William and Kate Set a Date


It’s probably old news to you by now, but Prince William, son of Charles, Prince of Wales, has set a day to marry longtime lady Kate Middleton.

They’ve also set a place, Westminster Abbey, and had about a bazillion photos shot of her wearing his mother’s famous sapphire and diamond engagement ring. A bank holiday has been declared, as well, for the royal wedding on April 29, 2011.

What is less popularly noted at this point is the conflict for so much of American political and punditical glitterati: it seems that April 29 is also the day before the annual White House Press Conference dinner.

The organizers of the Press Conference dinner have decided to go ahead with the date they have already been planning around.

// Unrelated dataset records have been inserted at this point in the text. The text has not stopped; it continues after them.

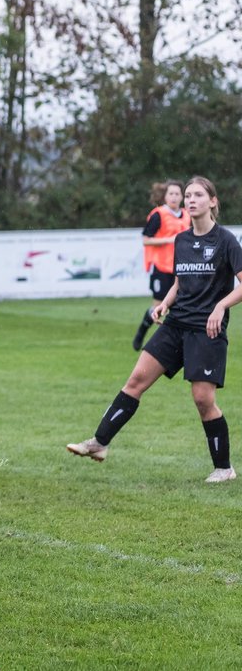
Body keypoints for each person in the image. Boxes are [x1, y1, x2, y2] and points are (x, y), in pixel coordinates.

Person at [69, 176, 242, 482]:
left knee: (203, 399)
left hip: (206, 330)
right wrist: (164, 303)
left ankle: (224, 468)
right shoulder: (182, 240)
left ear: (213, 201)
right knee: (136, 380)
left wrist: (220, 306)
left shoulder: (226, 241)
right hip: (176, 324)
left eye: (198, 195)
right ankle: (99, 443)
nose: (190, 200)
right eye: (187, 195)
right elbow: (179, 282)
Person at [133, 180, 190, 350]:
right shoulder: (158, 215)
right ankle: (142, 331)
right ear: (165, 196)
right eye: (170, 193)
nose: (173, 197)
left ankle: (177, 343)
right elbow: (146, 240)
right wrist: (169, 240)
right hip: (161, 268)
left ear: (182, 196)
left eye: (177, 194)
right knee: (158, 306)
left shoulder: (188, 215)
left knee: (181, 306)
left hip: (181, 269)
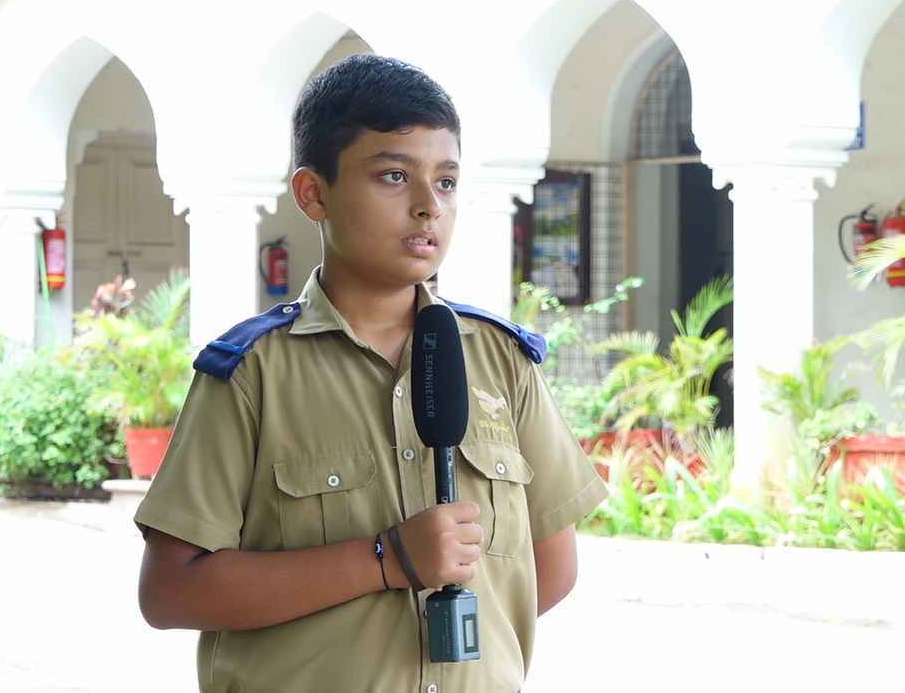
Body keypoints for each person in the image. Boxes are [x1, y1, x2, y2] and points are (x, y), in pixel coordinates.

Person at [134, 54, 608, 693]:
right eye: (394, 175)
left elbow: (548, 569)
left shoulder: (500, 361)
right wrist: (384, 561)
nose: (427, 207)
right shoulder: (251, 374)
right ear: (314, 193)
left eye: (446, 182)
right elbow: (171, 590)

And the Daily Mail has weighed in with plenty of questions about whether having a full-on royal wedding right now is in any way appropriate… though even they do admit William and Kate are stuck in a kind of damned if they do, damned if they don’t situation as far as publicity goes. After all, if they throw a lavish do, they’ll get flak for being wasteful and grossly out of touch with the masses of unemployed. On the other hand, if they have a quiet wedding in private, at least as many people will raise a ruckus for having been given no royal spectacle, and start to speculate on why they hid away on such an important occasion for the state.

The sad part is that in the end, this particular happy couple have less say in their own wedding plans than the average couple. Many of the decisions are based on tradition, protocol, and upholding the dignity of the monarchy.

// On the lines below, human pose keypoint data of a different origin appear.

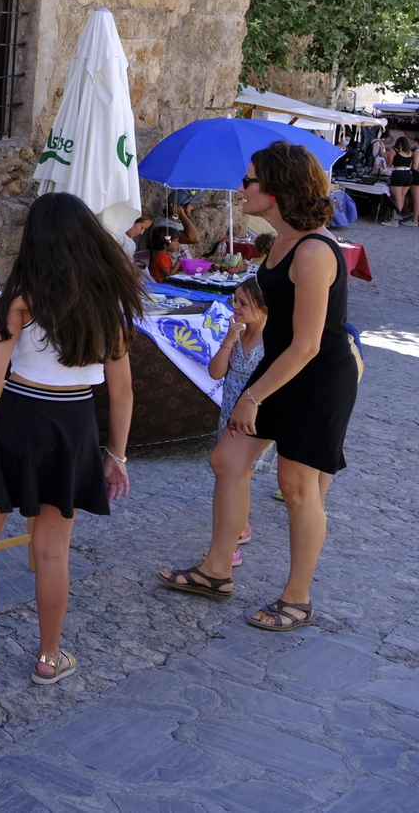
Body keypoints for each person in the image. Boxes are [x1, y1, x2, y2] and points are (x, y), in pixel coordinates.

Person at [0, 193, 138, 714]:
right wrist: (118, 456)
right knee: (53, 552)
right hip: (75, 426)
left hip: (20, 418)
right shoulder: (110, 299)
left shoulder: (24, 295)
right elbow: (123, 391)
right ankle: (49, 656)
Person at [157, 142, 358, 633]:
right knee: (227, 461)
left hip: (316, 381)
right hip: (278, 371)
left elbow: (308, 344)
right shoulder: (281, 241)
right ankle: (216, 571)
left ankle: (297, 598)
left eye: (248, 181)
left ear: (276, 190)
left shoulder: (313, 250)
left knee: (297, 487)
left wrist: (252, 395)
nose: (240, 189)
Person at [202, 276, 273, 568]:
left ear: (264, 307)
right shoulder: (237, 334)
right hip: (229, 415)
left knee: (238, 476)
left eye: (243, 302)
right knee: (235, 477)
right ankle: (240, 526)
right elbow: (216, 373)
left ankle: (229, 545)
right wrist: (229, 340)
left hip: (255, 419)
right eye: (235, 300)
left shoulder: (274, 341)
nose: (236, 307)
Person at [389, 136, 414, 224]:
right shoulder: (410, 152)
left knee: (397, 198)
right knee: (402, 197)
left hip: (398, 173)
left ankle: (395, 219)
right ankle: (398, 217)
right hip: (408, 174)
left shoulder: (394, 150)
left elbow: (389, 164)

Me? I’m not going to rag on them for decisions largely made by a phalanx of major domos and political advisors. I’m just going to hope that William and Kate have a long, happy life together.

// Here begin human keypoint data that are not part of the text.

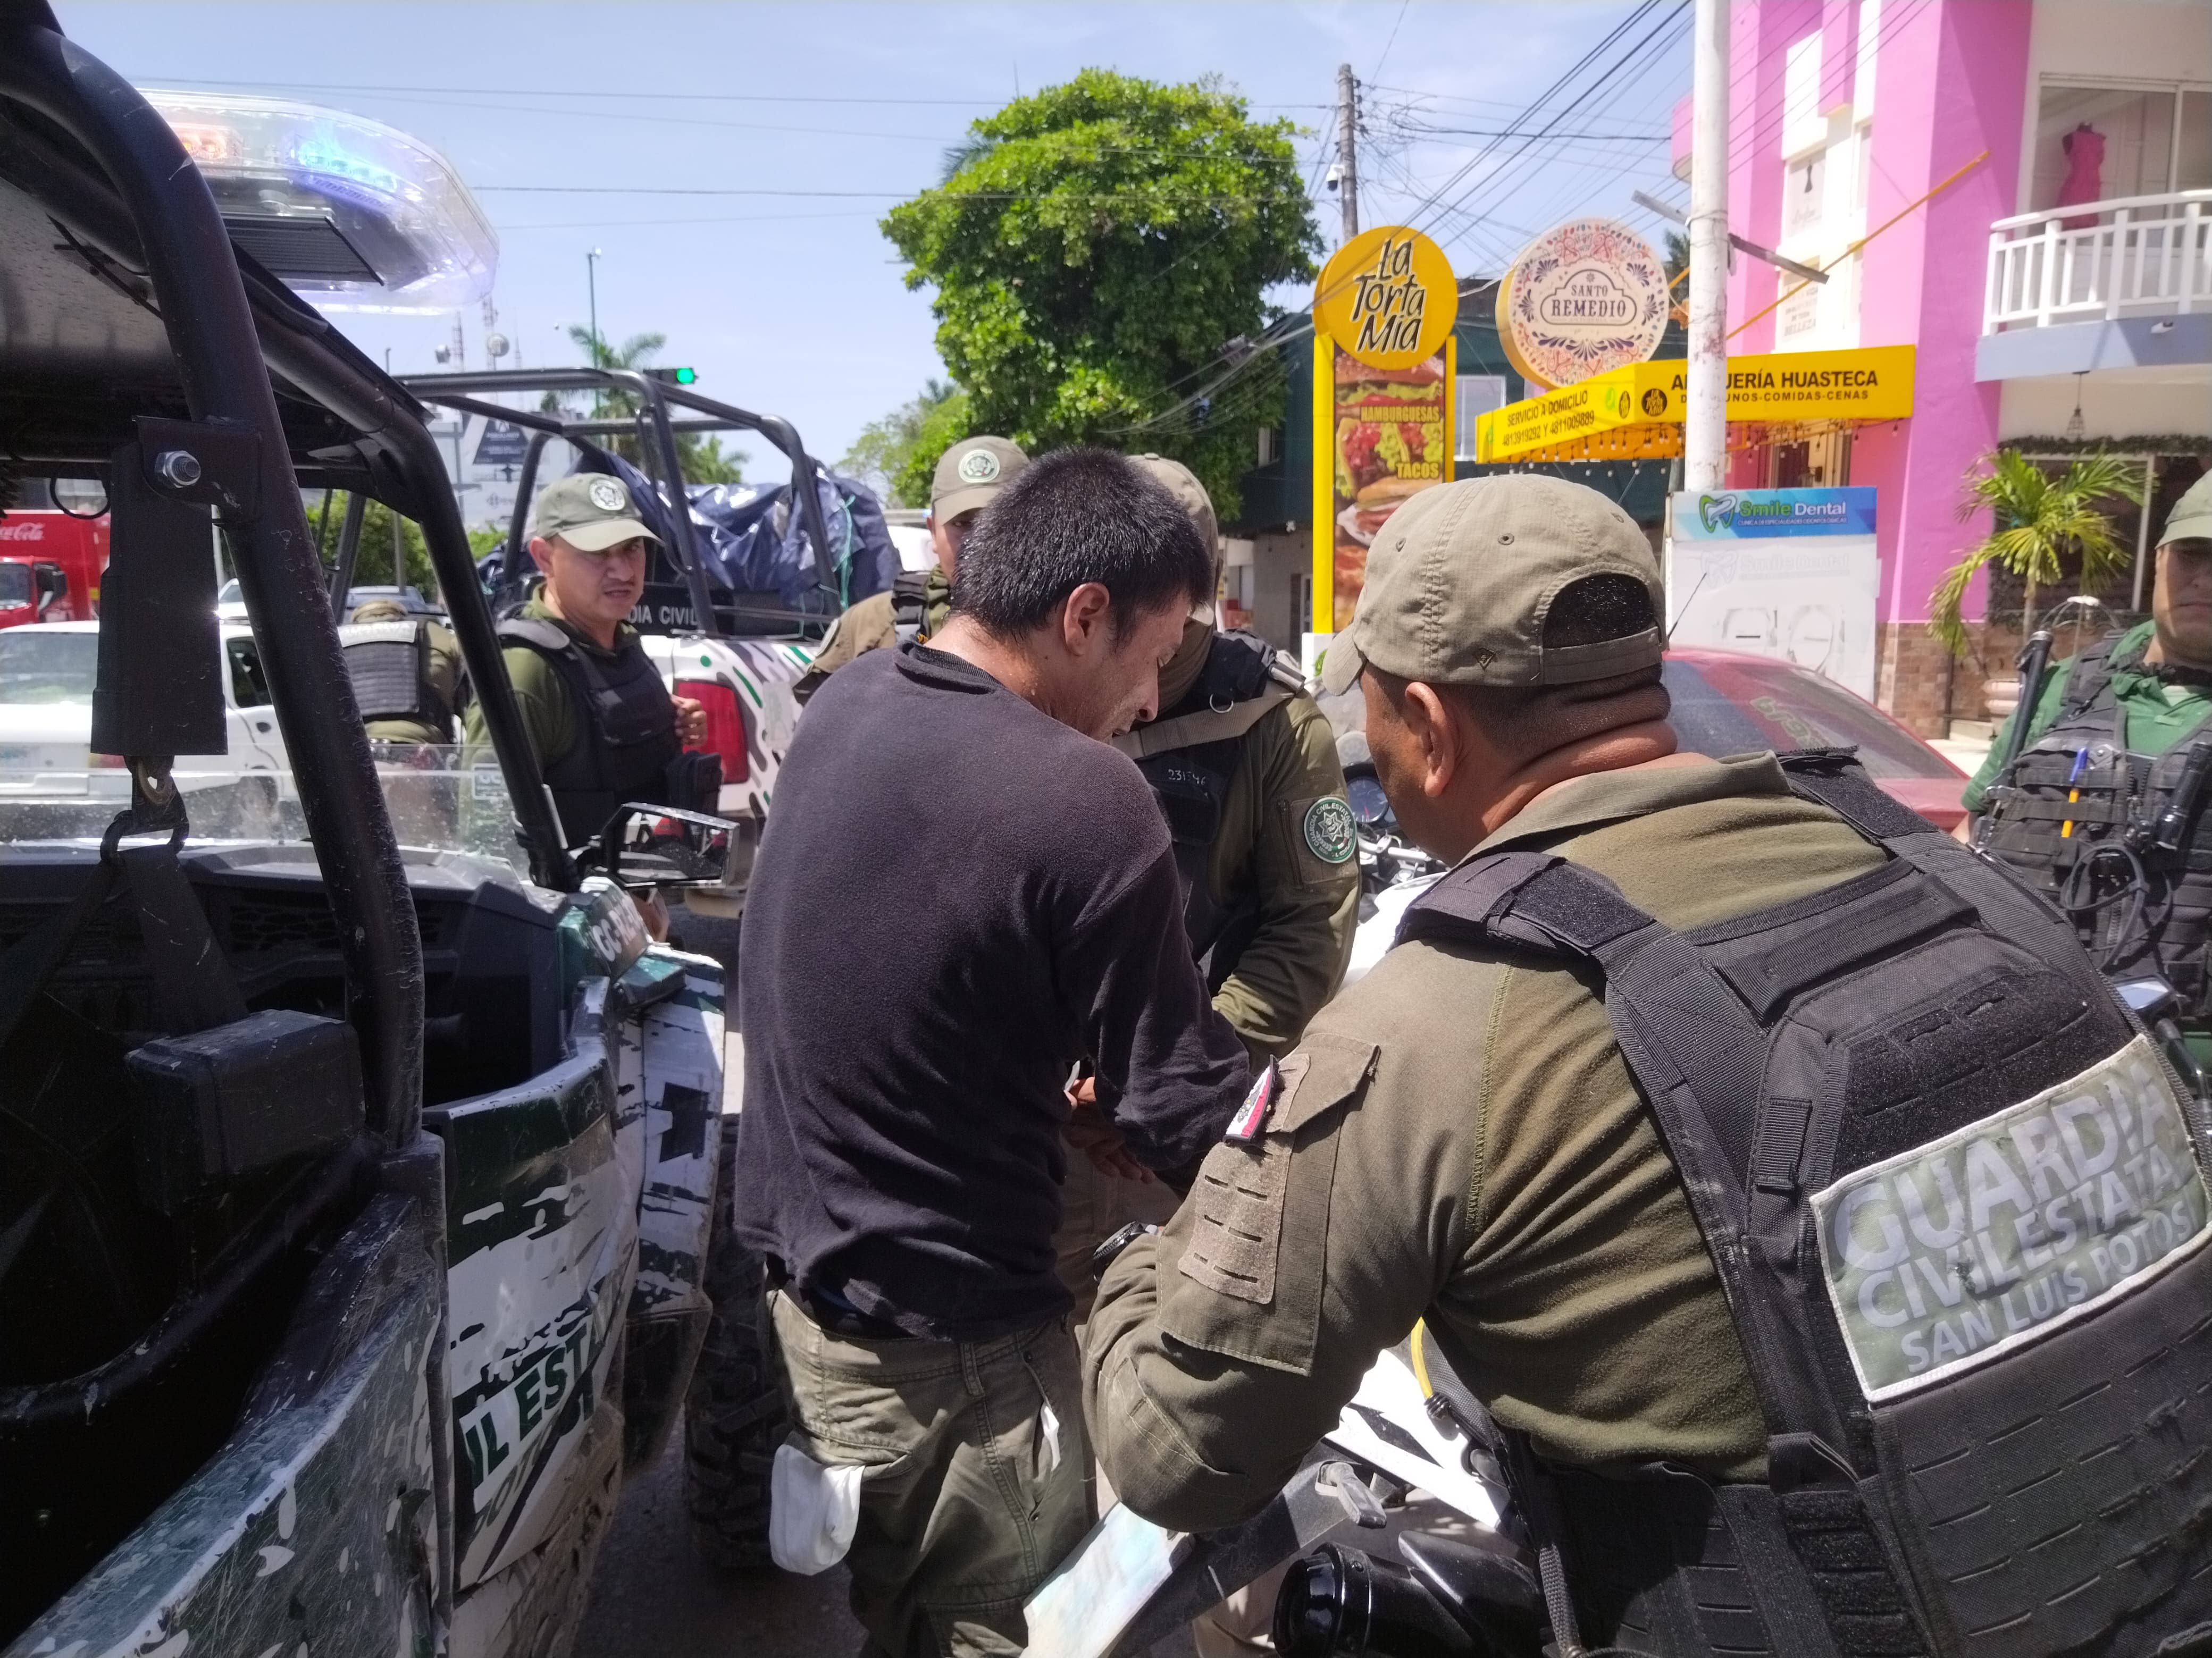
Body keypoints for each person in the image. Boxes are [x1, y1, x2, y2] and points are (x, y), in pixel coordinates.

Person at [1083, 474, 2212, 1656]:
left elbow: (1179, 1452)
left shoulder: (1429, 1028)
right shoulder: (1950, 882)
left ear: (1424, 721)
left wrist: (1132, 1265)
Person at [735, 447, 1250, 1658]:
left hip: (818, 1309)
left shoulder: (852, 702)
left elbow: (903, 960)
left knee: (902, 1612)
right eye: (1152, 654)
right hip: (956, 1348)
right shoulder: (1085, 795)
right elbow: (1183, 1097)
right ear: (1083, 615)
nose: (1149, 697)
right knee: (1015, 1630)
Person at [1056, 456, 1356, 1308]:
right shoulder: (1040, 681)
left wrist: (1160, 1079)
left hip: (1187, 1119)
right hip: (1047, 1117)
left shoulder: (1269, 717)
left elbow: (1312, 926)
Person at [1963, 470, 2212, 1053]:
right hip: (2026, 1030)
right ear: (2158, 559)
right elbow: (1971, 833)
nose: (2203, 578)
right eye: (2191, 555)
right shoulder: (2058, 688)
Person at [461, 472, 709, 848]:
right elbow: (487, 839)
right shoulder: (525, 672)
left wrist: (667, 721)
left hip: (638, 898)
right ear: (545, 557)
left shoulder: (620, 641)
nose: (625, 572)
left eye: (632, 548)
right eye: (597, 553)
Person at [792, 436, 1028, 703]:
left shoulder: (1071, 629)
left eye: (997, 523)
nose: (980, 540)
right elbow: (822, 734)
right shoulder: (869, 627)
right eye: (963, 524)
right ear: (932, 531)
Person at [340, 595, 462, 747]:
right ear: (401, 615)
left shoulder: (331, 643)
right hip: (422, 753)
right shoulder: (441, 637)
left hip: (352, 754)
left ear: (355, 620)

It’s no more and no less than I would wish for any couple as they embark on the journey of marriage.

Eight Carats Not Enough?


I’m sure everyone here wishes the greatest possible joy to tennis star Maria Sharapova and her fiance, basketball player Sasha Vujicic. I know I do. I wish that to all couples in love.

And I certainly hope that she loves the purportedly eight-carat diamond ring she’s been sporting in honor of the engagement.

Now, with that out of the way, I clearly need to send a copy of Miss Manners to writer Chris Chase for penning this ‘whimsical’ piece on how Mr. Vujacic has cheaped out on the ring by not spending Chase’s estimate of Vujacic’s two-month salary. Chase estimates that two months worth of Vujacic’s salary comes out to $912,000.00, making the mere $250,000.00 he’s reported to have spent a pittance.*

Sigh.

We’ve been over and over and over this point here at Manolo for the Brides. Two months’ salary for an engagement ring is not etiquette. It was an advertising slogan for DeBeers. You know, the people who sell diamonds. Etiquette considers it painfully rude to even enquire as to the price of someone’s jewelry, let alone a piece so imbued with symbolism. Etiquette would also be appalled at estimating someone’s salary, even when it’s a matter of public record, for the purpose of shaming them into spending more of it. Seriously, these are things over which etiquette has a painful attack of the vapors.

I’ve said it before and I’ll say it again: when choosing an engagement ring, the gentleman should consider the taste of his lady and the state of his bank account (and credit rating). The lady, given the choice, should be thoughtful of his wallet. Everyone else in the universe should just butt out. Er… with the possible exception of the jeweler who is sort of required if the ring is being bought new or adapted from a not-so-new source.

Besides, if Mr. Twistie had followed the two months salary ‘rule’ I would never have gotten the engagement ring I wanted. It didn’t cost nearly that much.

*(I know the article is meant to be humorous, but it’s still based on a crass assumption that needs to be deflated at every possible opportunity. Way too many people think that ‘rule’ is a real one, so I continue to tilt at this particular windmill.)